**The request**
Edit the lines of all the records so that each "common name" becomes "vernacular name", leaving everything else unchanged.

# START OF Dataset

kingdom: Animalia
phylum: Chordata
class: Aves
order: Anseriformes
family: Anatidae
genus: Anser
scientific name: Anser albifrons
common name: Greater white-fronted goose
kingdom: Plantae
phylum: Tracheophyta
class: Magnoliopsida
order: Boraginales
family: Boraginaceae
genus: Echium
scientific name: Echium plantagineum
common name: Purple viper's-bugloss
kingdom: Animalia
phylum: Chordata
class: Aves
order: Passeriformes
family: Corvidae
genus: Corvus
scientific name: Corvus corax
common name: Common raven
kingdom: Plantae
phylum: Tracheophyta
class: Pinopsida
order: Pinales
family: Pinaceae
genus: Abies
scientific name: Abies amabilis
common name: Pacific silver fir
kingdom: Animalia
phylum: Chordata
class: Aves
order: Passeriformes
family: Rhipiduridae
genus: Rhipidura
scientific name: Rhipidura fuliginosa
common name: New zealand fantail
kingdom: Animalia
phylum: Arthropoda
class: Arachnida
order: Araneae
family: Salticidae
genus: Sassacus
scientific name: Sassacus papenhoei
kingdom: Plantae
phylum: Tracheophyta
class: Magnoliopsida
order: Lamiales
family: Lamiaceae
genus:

# END OF Dataset

**Exercise output**
kingdom: Animalia
phylum: Chordata
class: Aves
order: Anseriformes
family: Anatidae
genus: Anser
scientific name: Anser albifrons
vernacular name: Greater white-fronted goose
kingdom: Plantae
phylum: Tracheophyta
class: Magnoliopsida
order: Boraginales
family: Boraginaceae
genus: Echium
scientific name: Echium plantagineum
vernacular name: Purple viper's-bugloss
kingdom: Animalia
phylum: Chordata
class: Aves
order: Passeriformes
family: Corvidae
genus: Corvus
scientific name: Corvus corax
vernacular name: Common raven
kingdom: Plantae
phylum: Tracheophyta
class: Pinopsida
order: Pinales
family: Pinaceae
genus: Abies
scientific name: Abies amabilis
vernacular name: Pacific silver fir
kingdom: Animalia
phylum: Chordata
class: Aves
order: Passeriformes
family: Rhipiduridae
genus: Rhipidura
scientific name: Rhipidura fuliginosa
vernacular name: New zealand fantail
kingdom: Animalia
phylum: Arthropoda
class: Arachnida
order: Araneae
family: Salticidae
genus: Sassacus
scientific name: Sassacus papenhoei
kingdom: Plantae
phylum: Tracheophyta
class: Magnoliopsida
order: Lamiales
family: Lamiaceae
genus:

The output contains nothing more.